MUITO
A boemia no Largo Dois de Julho se nutre e se renova com música e histórias impagáveis
Por Gilson Jorge | Fotos: Adilton Venegeroles | Ag. A TARDE

O Bar Sem Nome, na Vila Baiuca, costuma ficar com as mesas cheias, dentro e fora, nas noites de sexta e sábado. Casais apaixonados e grupos de amigos discutem política, futebol ou literatura, e almas desgarradas, vez por outra, levantam da cadeira ou deixam o balcão e introduzem dinheiro na jukebox para criar a própria trilha sonora. Celebrar a vida, curtir sua fossa. Mas com a chuva que cai ininterruptamente desde o início da noite, todos se aglomeram lá dentro. A maioria chegou antes do mau tempo, mas há também Gina, uma transformista opulenta que sai pelos bares do Dois de Julho vendendo deliciosas esfirras e, nesse dia, realmente parou para passar uma chuva.

» **Listagem de dados**
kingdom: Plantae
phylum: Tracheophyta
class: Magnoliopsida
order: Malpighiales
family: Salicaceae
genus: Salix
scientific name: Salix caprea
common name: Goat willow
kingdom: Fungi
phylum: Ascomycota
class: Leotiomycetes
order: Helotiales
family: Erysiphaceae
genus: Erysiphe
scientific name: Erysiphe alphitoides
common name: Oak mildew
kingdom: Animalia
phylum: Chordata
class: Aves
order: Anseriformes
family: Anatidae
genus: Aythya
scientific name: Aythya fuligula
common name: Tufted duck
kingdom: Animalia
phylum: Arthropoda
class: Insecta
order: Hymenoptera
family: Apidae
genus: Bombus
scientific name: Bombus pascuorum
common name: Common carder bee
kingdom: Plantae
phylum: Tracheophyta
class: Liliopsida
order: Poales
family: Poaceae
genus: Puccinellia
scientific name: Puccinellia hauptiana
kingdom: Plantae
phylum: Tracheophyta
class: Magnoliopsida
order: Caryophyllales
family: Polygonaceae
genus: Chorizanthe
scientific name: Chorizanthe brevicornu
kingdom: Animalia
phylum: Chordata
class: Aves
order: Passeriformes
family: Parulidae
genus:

» **Objetivo do exercício**
Retome o texto sobre a boemia no Largo Dois de Julho logo depois da última frase e dê continuidade à narrativa.

» **Resposta escrita**
Há uma moça, bela e de sorriso contido, que se põe encantada à frente do terminal de músicas. Talvez conhecendo o repertório do bar, talvez em sua cabeça estivesse tocando uma canção que não aparece no display. Elena Stetsurina aperta com insistência os botões de Up e Down, em busca de uma canção do Kaoma, mas se contenta com Happy new year, do Abba. Em algum lugar das redondezas, sempre haverá uma canção ou uma história para quem está à procura do coração da noite.
Pensei encontrar por ali Teresa, a jovem poeta que dias antes publicou no Facebook o clipe de There is a light that never goes out, do Smiths, com uma frase que denotava seu gosto em ir ao Bar do Nó e ouvir música dos anos 80. Imaginei que talvez fosse uma falsa pista e que a encontrasse no balcão, acompanhada, dançando Get lucky, do Daft Punk.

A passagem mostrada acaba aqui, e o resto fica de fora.